Fig 8. S1pr2 signalling attenuates Notch signalling.

(A-F) Immunofluorescence analysis showed that Sel1l is strongly expressed in 14.5 dpc pancreata maintained for 1 d (14.5 dpc + 1 d) in ALI cultures compared to 14.5 dpc pancreata (A, D), and this correlated with a drop in the expression levels of NICD (B, E) and Hes1 (C, F). (G-I) S1pr2 signalling block with 15 μM JTE013 in 14.5 dpc + 1 d ALI cultures resulted in loss of Sel1l expression (G), concomitant with maintenance of high NICD (H) and Hes1 (I) expression. (J-L) Sel1l expression was restored in the absence of S1pr2 signalling by 1 μM of the specific proteasome inhibitor MG132 in 14.5 dpc + 1 d ALI cultures (J), and this was sufficient to restore attenuation of both NICD (K) and Hes1 (L) expression. Scale bars, 50μm (A-L). For raw data, please refer to the S1 Data file.

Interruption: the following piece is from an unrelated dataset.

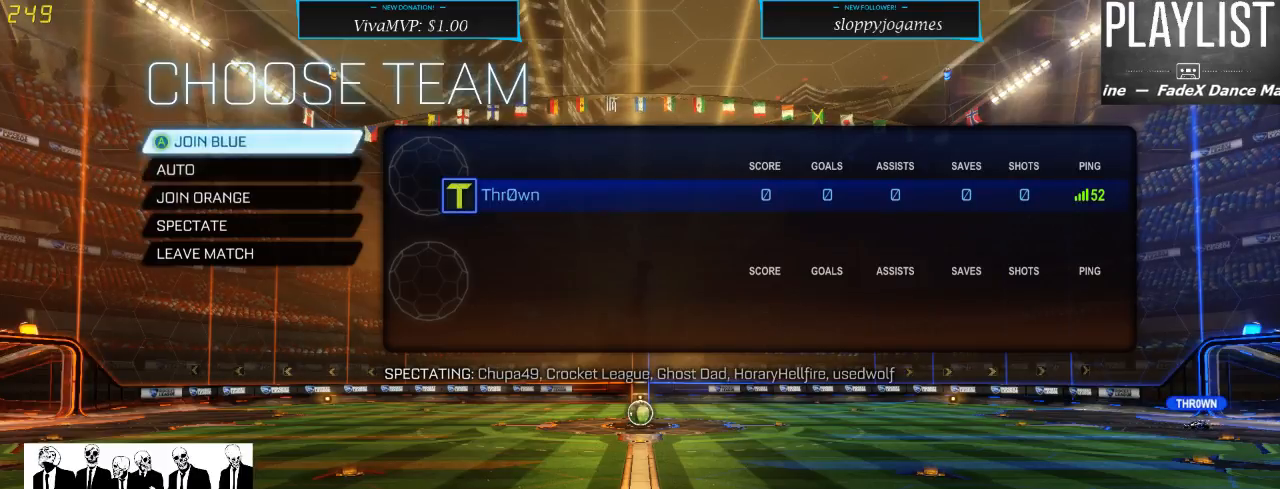
{"dt_ms": 500, "buttons": [], "left_stick": "center", "right_stick": "center", "events": [[50, "DPAD_DOWN", "down"], [167, "DPAD_DOWN", "up"], [217, "DPAD_DOWN", "down"], [333, "DPAD_DOWN", "up"]]}
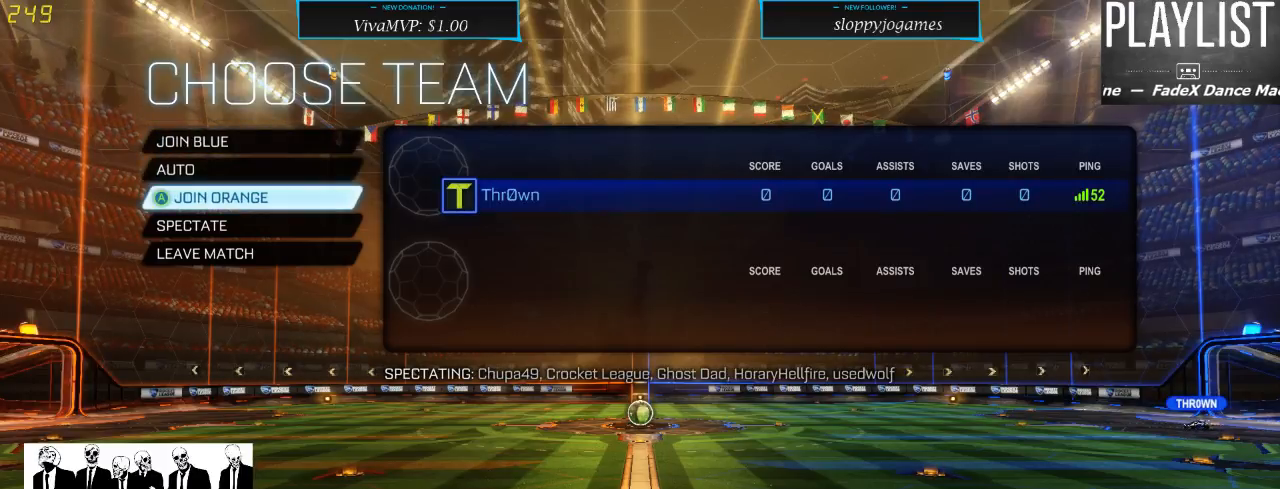
{"dt_ms": 500, "buttons": [], "left_stick": "center", "right_stick": "center", "events": []}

Fig 9. S1pr2 signalling regulates pancreatic lineage allocation and specification.

S1pr2 signalling attenuates Notch signalling to promote the segregation of tip MPCs that will give rise to acinar progenitors and bipotent trunk progenitors and, in the latter, to promote the generation of endocrine progenitors via Ngn3 stabilisation. These are two temporally distinct steps shown here as one for simplicity. Ngn3 is stabilised post-translationally in Notch^low cells [19]. Additionally, S1p signalling stabilises YAP to enable progenitor survival. G_αi activation mediates the stabilisation of the YAP protein to enable endocrine specification. Both YAP stabilisation and Notch down-regulation are necessary for endocrine specification.